Thanks for your feedback..
FYI: I moved this thread to the Unicode & 64-bit forums.
cXmlHttpTransfer and cJsonHttpTransfer
Private properties are part of the private implementation of a class. When accessing those from a subclass or outside the class you do that at your own risk. While we do care a lot about backwards compatibility, we do sometimes refactor things to improve them.
Basic WebApp
The cWebApp class structure changes where actually made in
19.1. The cBaseWebApp class actually became a mixin. The goal was to support non Framework applications better without having to load many UI classes that you were not using. So, if you have a webapp that only runs web-services, classic asp or custom HTTP handlers then
cWebAppBasic is now the best (and cleanest) class to use.
Pointer vs Address
Before 20.0 pointer was actually a replace for integer, which is fine in the 32-bit world but 64-bit pointers do not fit inside integers. Our code contained a mix of Pointer, Address and Integer usage to store memory addresses. So to resolve the issue with pointer, and in an attempt to clean things up, we decided to change Pointer to become the same as Address and deprecate the usage of the Address name in favor of pointer (more consistent with other languages). The address indeed has some special powers with regards to strings and these actually became in issue with how pointer was used in some places, which is why we had to remove this. We then added errors to the compiler to help you find the cases where these special features where used, but unfortunately we could not make that detection watertight (DataFlex isn't very strictly typed), of which you obviously found an example.

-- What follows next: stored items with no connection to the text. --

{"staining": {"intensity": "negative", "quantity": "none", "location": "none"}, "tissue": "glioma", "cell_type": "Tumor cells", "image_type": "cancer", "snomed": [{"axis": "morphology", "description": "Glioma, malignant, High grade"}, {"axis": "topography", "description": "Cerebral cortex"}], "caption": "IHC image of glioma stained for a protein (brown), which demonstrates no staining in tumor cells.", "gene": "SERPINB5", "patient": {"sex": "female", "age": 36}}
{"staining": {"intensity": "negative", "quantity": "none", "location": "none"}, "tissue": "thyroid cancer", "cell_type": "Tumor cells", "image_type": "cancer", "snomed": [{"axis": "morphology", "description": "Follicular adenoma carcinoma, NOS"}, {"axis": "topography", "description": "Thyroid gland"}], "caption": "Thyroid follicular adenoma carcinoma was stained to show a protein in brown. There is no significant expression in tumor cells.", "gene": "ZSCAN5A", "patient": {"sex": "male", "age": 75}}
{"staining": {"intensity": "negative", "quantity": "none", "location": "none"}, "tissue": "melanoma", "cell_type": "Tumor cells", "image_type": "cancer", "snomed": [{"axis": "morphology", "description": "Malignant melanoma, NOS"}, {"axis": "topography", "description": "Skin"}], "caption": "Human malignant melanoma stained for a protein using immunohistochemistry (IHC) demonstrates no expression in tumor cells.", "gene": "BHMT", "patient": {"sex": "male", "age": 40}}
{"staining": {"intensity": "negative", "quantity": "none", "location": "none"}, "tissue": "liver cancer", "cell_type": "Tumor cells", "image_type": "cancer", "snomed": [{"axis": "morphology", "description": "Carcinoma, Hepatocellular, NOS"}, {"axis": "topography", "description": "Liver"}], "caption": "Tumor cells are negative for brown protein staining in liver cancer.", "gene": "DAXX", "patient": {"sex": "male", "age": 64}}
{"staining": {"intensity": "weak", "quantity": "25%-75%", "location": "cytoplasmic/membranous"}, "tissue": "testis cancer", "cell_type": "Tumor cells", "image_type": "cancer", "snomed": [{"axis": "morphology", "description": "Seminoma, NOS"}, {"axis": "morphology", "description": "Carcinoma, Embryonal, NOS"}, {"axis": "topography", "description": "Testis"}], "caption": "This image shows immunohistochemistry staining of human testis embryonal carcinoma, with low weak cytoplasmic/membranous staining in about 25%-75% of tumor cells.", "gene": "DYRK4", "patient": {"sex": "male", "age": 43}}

So, to get the memory address to the value of a string variable use
AddressOf. To create a copy of that string value use
MemCopy (and do your own allocations), or change you code to use something like a UChar array. If you have a pointer to a memory block containing a string use
PointerToString which will
copy the value into a string variable you can then use. We believe that with these changes the code actually becomes more readable.